Information updated 10/02/2023
The following information provided by QualChoice regarding Medicare Part D is for informational purposes only and should not be considered legal advice. If you have questions about your obligations under Medicare Part D, please consult your attorney or benefits consultant.
QUALCHOICE EMPLOYER GROUPS
Action Required Before October 15 Each Year
Subsidized prescription drug coverage became available to Medicare beneficiaries in 2006 through the Medicare Part D program. Under this program, there are certain requirements placed on employers that provide prescription drug coverage to retirees and/or to Medicare-eligible individuals. This notification is intended to provide you with information about those obligations.
The employer’s obligations are:
Determine whether your prescription drug plan provides “creditable coverage,” that is, the coverage is expected to pay on average as much as the standard prescription drug coverage under Medicare Part D.
QualChoice has determined that, based on the information available to it as of the date of this notification, the non-high deductible health plans that include drug coverage administered by QualChoice are “creditable coverage.”
QualChoice has also determined that, with very limited exceptions, the high deductible health plans that include prescription drug coverage administered by QualChoice are also “creditable coverage.”
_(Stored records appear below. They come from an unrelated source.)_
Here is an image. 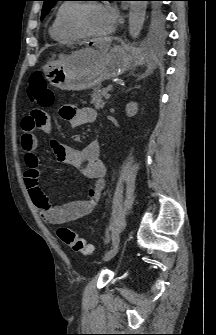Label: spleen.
<instances>
[{
  "label": "spleen",
  "mask_w": 216,
  "mask_h": 335,
  "mask_svg": "<svg viewBox=\"0 0 216 335\" xmlns=\"http://www.w3.org/2000/svg\"><path fill=\"white\" fill-rule=\"evenodd\" d=\"M149 70L152 71V67H151V65H149Z\"/></svg>",
  "instance_id": "spleen-1"
}]
</instances>
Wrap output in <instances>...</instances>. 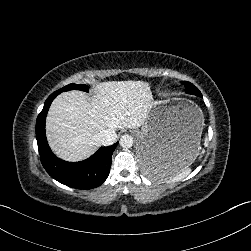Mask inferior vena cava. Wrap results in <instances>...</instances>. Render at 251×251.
Wrapping results in <instances>:
<instances>
[{"label": "inferior vena cava", "instance_id": "obj_1", "mask_svg": "<svg viewBox=\"0 0 251 251\" xmlns=\"http://www.w3.org/2000/svg\"><path fill=\"white\" fill-rule=\"evenodd\" d=\"M96 139L100 141L102 146H109L117 140V134L115 131L107 129L97 134Z\"/></svg>", "mask_w": 251, "mask_h": 251}]
</instances>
However, the prescription drug coverage in the following plans is not "creditable coverage," but only when it is a family policy AND Medicare coverage is primary: ARP0265, ARQ0032, ARP2125, ARP2137 and ARP0292.
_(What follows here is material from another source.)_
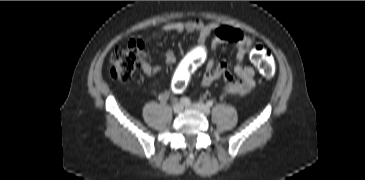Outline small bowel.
I'll return each mask as SVG.
<instances>
[{"instance_id": "small-bowel-1", "label": "small bowel", "mask_w": 365, "mask_h": 180, "mask_svg": "<svg viewBox=\"0 0 365 180\" xmlns=\"http://www.w3.org/2000/svg\"><path fill=\"white\" fill-rule=\"evenodd\" d=\"M184 31L195 33L197 41L178 67L173 77L174 85L177 81H184V78L195 68L202 67L201 84L204 87L223 80L225 82L224 92L235 97L244 96L253 89L255 71L253 67L244 64L245 57L256 43L253 36L242 33L239 29L229 25L191 20L166 24L159 31L149 34L147 39L160 38L169 32L181 33ZM210 35H213V41L209 51L207 38ZM220 44H228L235 50V64L232 69L225 61H217L214 58V52ZM163 59L167 65H173L177 58L175 53L169 50L164 53ZM144 71L149 76H155L161 69L158 66L145 64ZM159 98L161 101H167L169 93L163 92Z\"/></svg>"}]
</instances>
Furthermore, the prescription drug coverage in the following plans is not "creditable coverage," but only when Medicare coverage is primary: ARPB203, ARPB303, ARPB403, ARPB503, ARQB203, ARQB303, ARQB403, and ARQB503.
You should still review your organization’s plan to confirm whether the prescription benefits provided are or are not “creditable coverage.”
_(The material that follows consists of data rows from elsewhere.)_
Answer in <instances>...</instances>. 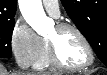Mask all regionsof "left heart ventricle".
Returning <instances> with one entry per match:
<instances>
[{
  "label": "left heart ventricle",
  "instance_id": "obj_1",
  "mask_svg": "<svg viewBox=\"0 0 107 75\" xmlns=\"http://www.w3.org/2000/svg\"><path fill=\"white\" fill-rule=\"evenodd\" d=\"M48 39L55 42L59 56L65 64L78 66L88 60L87 50L75 32L71 30L58 32L55 27Z\"/></svg>",
  "mask_w": 107,
  "mask_h": 75
}]
</instances>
Medicare has provided a simplified method for employers that are not applying for the Retiree Drug Subsidy to determine whether a prescription drug plan’s coverage is creditable. Specifically, a prescription drug plan that meets the following requirements is deemed to be “creditable coverage”:
a. It provides coverage for brand and generic prescriptions;
b. It provides reasonable access to retail providers;
c. It is designed to pay, on average, at least 60% of a participant’s prescription-drug expenses; and
d. It meets one of the following:
- A stand-alone prescription-drug plan satisfies at least one of the following:
- Prescription-drug coverage has no annual benefit maximum or a maximum annual benefit payable by the plan of at least $25,000; or
- Prescription-drug coverage has an actuarial expectation that the amount payable by the plan will be at least $2,000 annually per Medicare eligible individual; OR
- A prescription-drug plan that is integrated with other healthcare benefits (e.g., medical, dental, vision, etc.) has no more than a $250 deductible per year, has no annual benefit maximum or a maximum annual benefit payable by the plan of at least $25,000 and has no less than a $1 million lifetime combined benefit maximum.
Once you have determined whether your organization’s prescription drug plan is “creditable coverage,” you must notify your Medicare-eligible members before October 15 of each year as to whether your prescription drug coverage is creditable.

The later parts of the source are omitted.